Как побеждают на выборах с помощью падения экономики

Довольно частое явление на постсоветском пространстве — мнение о том, что предприятия должны быть государственными. Естественно, главным экспортером этой идеи  является само государство. Но не все понимают, с какой целью это делаются.

Лукашенко

Общеизвестно, что так или иначе, находясь в той или иной форме собственности, любое предприятие будет платить налоги в государственный бюджет. При этом минимальное участие государства на рынке и максимальная доля частной собственности — всегда залог экономического роста и развития. Зачем же государство путем поддержки присутствия гос. предприятий искусственно ограничивает рост экономики, которым вполне могло бы похвастаться перед следующими выборами? Пропаганда пропагандой, но реальные аргументы и показатели роста — всегда более веский аргумент проголосовать за твою кандидатуру, чем рассказы про «стабильность», «единство» и т.д.

С точки зрения большинства постсоветских государств, где доминируют режимы от гибридного до авторитарного, частный сектор — это потенциальные смутьяны и база протеста, а бюджетники — наиболее лояльный электорат. Государство содержит их предприятия, сохраняет их избыточные и низкопроизводительные рабочие места. Потеряв работу — они со своими навыками и компетенциями еще очень нескоро смогут найти другую, они очень боятся попадания на рынок труда. Они склонны поддерживать любой статус-кво, сбережение текущего положения вещей любой ценой. Попытаться сохранить власть путем банкротства независимых отраслей экономики, путем уничтожения социальной базы протеста — на это идут многие лидеры стран бывшего СССР и не только.

Еще один способ перевернуть низкий уровень жизни в свою пользу на выборах — эмиграция. Сила авторитарных моделей нашего дня — принципиальное не препятствие выезду, открытые в обе стороны границы. Расчет очень прост: недовольство не должно копиться внутри, нас не должна постичь судьба тоталитарных экспериментов, все недовольные просто должны уехать, а остаться — либо те, кто нас напрямую поддерживает, либо те, у кого нет другого выхода. У Беларуси с Украиной и России сильно отличается географическое положение, что влияет и на структуру и на перспективы эмиграции. Например, из Минска до границы с Польшей — меньше трехсот километров, три часа на машине. До Берлина или Праги — тысяча километров, день пути, не принципиально больше, чем от Москвы — до Питера. Все очень рядом, очень много граждан либо регулярно ездят в ЕС на заработки, либо просто живут, отправляя деньги семьям. Тоже самое и с Украиной: жители ее западной и центральной части находятся в считанных часах от границы с ЕС. Если же вы живете в России за Уралом — Европа может казаться далекой и страшной, но для белоруса — это протянуть руку. Но там другая жизнь, в той же Польше минимальная зарплата 610 евро — в полтора раза выше, чем официальные средние 500 долларов на родине, которые, судя по всему, существуют только в воображении государственной службы статистики.

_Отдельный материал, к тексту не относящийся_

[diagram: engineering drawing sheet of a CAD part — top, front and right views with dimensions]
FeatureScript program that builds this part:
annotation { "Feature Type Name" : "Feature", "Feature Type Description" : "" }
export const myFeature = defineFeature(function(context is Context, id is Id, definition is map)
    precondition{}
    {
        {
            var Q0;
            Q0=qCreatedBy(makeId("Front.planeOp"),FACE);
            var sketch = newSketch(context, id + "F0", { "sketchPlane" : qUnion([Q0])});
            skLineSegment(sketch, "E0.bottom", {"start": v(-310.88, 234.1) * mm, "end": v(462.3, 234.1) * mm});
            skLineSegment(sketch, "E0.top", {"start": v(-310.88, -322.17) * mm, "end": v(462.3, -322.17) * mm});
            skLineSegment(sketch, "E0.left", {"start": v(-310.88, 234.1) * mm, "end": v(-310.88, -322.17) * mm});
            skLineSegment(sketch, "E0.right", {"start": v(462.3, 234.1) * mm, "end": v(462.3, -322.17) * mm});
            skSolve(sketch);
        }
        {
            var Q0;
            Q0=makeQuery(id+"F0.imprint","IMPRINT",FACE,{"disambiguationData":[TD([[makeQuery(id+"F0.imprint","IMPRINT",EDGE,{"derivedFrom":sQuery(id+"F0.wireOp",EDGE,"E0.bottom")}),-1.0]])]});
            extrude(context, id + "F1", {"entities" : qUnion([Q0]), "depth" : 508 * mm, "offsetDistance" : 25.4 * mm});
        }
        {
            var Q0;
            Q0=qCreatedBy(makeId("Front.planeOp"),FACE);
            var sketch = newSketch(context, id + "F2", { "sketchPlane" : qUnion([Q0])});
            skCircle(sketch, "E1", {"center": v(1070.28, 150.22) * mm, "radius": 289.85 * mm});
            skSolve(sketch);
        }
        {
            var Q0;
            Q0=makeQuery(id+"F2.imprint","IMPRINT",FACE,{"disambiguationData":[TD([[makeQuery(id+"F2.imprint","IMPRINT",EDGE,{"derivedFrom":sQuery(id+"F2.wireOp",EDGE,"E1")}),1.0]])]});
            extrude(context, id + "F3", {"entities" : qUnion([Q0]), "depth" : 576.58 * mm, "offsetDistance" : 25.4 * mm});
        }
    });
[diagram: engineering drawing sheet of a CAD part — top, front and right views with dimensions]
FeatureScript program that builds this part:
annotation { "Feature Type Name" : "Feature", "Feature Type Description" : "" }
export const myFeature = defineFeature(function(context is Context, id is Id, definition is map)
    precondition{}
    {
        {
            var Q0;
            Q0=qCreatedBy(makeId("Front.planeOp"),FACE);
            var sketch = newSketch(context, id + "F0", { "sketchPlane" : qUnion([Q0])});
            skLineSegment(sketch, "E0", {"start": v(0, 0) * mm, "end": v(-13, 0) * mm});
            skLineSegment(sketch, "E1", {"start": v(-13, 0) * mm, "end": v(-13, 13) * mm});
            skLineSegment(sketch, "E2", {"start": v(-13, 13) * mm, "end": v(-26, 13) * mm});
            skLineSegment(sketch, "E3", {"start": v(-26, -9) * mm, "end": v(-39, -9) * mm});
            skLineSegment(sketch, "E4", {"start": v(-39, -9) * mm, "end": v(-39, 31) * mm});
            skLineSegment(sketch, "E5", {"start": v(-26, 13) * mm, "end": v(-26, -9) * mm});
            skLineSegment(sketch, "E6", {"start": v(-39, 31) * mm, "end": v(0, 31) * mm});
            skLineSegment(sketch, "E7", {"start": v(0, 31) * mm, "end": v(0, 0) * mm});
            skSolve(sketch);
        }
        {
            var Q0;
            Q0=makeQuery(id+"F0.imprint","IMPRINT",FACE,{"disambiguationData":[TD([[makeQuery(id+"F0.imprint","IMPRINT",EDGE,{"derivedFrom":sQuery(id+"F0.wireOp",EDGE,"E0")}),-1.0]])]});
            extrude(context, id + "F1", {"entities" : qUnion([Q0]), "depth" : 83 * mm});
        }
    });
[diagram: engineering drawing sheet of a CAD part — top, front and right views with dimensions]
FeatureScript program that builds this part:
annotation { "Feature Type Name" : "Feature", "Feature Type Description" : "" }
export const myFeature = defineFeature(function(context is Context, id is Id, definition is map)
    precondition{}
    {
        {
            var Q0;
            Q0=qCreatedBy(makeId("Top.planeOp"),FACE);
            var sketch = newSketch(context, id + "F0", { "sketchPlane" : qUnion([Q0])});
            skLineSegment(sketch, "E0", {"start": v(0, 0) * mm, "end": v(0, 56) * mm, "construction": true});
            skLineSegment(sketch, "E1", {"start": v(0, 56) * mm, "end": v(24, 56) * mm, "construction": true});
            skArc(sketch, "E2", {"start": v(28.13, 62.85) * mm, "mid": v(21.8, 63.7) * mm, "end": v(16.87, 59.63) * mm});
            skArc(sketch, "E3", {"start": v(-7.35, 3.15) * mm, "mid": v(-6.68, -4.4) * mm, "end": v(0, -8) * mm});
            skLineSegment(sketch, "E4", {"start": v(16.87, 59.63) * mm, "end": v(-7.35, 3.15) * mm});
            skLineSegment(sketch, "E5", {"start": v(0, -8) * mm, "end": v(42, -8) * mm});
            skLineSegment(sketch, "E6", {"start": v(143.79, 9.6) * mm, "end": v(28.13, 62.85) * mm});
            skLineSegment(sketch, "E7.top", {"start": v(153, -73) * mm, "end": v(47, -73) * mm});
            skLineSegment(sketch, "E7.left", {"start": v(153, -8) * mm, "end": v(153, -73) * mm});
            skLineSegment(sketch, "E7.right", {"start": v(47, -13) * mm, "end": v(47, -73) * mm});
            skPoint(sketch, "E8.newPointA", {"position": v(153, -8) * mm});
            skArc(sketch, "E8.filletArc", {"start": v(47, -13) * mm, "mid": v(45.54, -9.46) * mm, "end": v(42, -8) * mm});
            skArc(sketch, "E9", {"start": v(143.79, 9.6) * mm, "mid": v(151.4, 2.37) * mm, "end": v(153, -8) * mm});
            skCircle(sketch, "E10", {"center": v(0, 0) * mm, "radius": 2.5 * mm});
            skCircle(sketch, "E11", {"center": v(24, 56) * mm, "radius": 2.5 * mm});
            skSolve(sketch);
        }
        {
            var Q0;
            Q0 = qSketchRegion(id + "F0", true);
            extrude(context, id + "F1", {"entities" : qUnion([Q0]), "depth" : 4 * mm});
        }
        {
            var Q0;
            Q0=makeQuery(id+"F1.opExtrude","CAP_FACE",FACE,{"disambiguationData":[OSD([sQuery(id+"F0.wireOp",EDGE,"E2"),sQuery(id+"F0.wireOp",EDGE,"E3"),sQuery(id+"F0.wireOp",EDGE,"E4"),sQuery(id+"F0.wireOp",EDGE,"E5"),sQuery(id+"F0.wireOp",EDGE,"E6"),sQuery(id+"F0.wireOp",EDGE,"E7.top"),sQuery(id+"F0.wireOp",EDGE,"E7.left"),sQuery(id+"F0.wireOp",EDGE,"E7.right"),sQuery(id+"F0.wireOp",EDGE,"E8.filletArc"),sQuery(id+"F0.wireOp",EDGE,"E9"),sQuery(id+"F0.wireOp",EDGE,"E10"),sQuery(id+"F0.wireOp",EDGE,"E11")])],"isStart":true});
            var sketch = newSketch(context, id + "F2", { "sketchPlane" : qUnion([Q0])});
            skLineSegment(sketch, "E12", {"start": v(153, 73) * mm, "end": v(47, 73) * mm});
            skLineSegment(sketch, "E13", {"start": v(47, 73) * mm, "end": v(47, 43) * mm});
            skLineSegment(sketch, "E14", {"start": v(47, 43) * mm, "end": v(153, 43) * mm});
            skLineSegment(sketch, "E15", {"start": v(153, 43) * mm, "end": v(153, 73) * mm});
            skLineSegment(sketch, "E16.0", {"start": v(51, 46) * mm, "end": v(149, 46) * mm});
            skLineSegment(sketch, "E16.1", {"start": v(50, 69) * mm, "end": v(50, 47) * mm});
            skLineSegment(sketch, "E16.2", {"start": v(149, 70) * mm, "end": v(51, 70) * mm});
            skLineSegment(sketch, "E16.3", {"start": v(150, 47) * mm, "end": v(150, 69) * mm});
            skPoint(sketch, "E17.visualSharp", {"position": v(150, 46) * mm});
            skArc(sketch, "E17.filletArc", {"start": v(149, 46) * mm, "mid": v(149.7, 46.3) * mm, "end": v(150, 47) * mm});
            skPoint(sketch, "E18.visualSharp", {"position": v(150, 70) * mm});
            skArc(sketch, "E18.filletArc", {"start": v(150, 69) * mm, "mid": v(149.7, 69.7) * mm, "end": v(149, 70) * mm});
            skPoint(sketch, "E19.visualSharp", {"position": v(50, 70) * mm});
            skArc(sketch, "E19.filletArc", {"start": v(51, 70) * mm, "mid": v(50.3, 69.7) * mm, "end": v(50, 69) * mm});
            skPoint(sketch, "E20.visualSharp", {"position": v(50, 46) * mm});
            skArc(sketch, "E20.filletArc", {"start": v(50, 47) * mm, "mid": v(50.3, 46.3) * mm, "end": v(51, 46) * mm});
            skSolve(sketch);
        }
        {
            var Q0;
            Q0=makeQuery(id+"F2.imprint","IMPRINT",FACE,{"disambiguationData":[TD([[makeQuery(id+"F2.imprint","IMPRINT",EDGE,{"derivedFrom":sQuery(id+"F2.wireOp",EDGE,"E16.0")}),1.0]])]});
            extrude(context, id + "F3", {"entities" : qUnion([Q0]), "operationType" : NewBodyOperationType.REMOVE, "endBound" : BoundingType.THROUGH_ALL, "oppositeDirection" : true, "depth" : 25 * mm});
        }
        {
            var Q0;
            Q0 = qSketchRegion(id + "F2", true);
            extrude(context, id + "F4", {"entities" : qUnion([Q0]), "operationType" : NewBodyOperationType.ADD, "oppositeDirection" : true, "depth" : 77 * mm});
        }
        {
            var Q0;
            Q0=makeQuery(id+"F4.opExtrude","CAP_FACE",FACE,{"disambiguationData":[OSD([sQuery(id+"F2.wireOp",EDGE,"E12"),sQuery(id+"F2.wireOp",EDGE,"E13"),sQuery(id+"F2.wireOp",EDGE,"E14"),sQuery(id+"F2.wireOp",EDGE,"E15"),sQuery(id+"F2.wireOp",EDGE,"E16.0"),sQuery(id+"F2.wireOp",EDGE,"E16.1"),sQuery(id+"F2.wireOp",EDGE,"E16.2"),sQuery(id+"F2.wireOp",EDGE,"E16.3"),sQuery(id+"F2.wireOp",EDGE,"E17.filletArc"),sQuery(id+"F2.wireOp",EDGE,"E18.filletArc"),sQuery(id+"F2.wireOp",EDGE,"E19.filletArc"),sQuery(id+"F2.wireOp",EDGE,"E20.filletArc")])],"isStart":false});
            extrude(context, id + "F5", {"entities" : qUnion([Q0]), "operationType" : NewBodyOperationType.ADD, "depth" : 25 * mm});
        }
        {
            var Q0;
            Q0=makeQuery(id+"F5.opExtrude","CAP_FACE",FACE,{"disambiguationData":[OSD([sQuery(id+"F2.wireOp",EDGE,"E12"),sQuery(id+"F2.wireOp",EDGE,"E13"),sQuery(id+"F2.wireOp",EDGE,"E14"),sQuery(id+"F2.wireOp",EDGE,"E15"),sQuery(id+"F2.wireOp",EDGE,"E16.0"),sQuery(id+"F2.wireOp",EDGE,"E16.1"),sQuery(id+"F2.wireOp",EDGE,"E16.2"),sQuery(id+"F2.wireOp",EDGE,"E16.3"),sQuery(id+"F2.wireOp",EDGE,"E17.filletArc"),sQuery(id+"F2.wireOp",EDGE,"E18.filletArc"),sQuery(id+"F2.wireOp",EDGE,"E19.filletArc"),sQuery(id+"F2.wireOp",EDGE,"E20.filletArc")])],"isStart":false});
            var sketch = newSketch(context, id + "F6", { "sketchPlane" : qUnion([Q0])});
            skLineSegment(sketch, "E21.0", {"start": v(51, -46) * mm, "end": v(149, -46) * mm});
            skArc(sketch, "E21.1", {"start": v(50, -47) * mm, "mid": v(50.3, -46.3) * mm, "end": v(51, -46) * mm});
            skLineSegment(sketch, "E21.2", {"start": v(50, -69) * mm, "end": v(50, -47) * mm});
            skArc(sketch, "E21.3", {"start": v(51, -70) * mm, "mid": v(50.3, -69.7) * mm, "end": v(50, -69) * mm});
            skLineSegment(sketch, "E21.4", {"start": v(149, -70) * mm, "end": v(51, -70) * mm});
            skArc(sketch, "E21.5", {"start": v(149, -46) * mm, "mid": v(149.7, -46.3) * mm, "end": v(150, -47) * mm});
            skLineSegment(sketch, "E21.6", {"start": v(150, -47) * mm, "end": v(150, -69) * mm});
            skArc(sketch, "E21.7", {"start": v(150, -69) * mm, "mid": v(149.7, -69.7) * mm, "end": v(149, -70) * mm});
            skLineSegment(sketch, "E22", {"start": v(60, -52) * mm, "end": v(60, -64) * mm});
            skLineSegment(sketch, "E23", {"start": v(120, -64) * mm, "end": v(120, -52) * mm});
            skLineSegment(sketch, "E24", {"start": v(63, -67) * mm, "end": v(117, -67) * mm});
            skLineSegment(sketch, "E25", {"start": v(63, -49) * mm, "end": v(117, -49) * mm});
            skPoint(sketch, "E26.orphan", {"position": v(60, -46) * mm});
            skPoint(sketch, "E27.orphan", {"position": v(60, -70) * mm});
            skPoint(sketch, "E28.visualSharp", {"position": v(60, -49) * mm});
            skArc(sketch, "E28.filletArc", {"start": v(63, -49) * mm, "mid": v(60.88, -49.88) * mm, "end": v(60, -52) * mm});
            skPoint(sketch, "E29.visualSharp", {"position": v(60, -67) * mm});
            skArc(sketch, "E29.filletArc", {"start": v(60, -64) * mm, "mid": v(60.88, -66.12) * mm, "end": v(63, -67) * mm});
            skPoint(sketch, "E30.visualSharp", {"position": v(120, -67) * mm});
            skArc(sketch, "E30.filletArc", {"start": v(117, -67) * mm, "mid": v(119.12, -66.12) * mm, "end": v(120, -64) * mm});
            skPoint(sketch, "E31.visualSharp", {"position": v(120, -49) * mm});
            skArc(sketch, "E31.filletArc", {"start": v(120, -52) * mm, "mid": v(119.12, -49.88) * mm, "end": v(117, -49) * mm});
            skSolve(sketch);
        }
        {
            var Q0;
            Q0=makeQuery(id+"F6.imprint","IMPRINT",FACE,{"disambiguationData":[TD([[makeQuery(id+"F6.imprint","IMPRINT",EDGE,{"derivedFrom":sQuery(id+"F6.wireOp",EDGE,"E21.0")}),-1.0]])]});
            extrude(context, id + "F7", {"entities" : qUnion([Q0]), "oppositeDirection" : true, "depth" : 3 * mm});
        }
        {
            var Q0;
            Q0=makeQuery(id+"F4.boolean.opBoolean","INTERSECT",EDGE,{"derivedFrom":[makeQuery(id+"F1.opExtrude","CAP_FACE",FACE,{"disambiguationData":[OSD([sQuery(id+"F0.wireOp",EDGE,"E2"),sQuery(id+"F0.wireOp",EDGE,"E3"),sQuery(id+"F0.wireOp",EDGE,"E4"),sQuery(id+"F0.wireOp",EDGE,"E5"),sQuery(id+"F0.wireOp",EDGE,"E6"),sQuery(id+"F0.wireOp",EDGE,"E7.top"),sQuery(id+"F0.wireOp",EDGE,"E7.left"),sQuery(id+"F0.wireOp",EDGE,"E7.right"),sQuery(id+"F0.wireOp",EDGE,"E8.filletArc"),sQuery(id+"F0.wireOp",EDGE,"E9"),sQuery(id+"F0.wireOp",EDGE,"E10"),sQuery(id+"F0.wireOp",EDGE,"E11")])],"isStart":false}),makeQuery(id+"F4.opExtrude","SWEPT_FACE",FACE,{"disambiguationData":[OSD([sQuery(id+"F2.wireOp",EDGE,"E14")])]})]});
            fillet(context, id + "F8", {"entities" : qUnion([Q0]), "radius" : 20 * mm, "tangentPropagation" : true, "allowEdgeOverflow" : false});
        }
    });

Потому эмиграция — это, с одной стороны, существенный удар по экономике и перспективам страны, потому что самые образованные, энергичные и предприимчивые уедут в первую очередь. Получивший диплом за счет белорусского налогоплательщика инженер будет создавать добавленную стоимость в Германии, а украинский программист с радостью поддержит развитие польской компании. Но с другой стороны, эмиграция— это фактор устойчивости режима.

Мы долгие годы слышали об “ужасающем миграционном давлении” на Европу с ближнего востока, под которым она вот-вот рухнет (спойлер: больше не слышим и не рухнула, а цифры миграции вообще не были выдающимися). При этом масштабная депопуляция Венесуэлы, например, особо не освещалась, хотя именно массовый отъезд почти всех граждан, которые вообще могли уехать, не менее 5 млн из 30 млн населения — это важнейший фактор, благодаря которому Николас Мадуро по прежнему удерживает власть.

Плохо ли это для страны? Очень плохо. Убивает ли это экономику? Конечно. Делает ли это режим более устойчивым? Безусловно.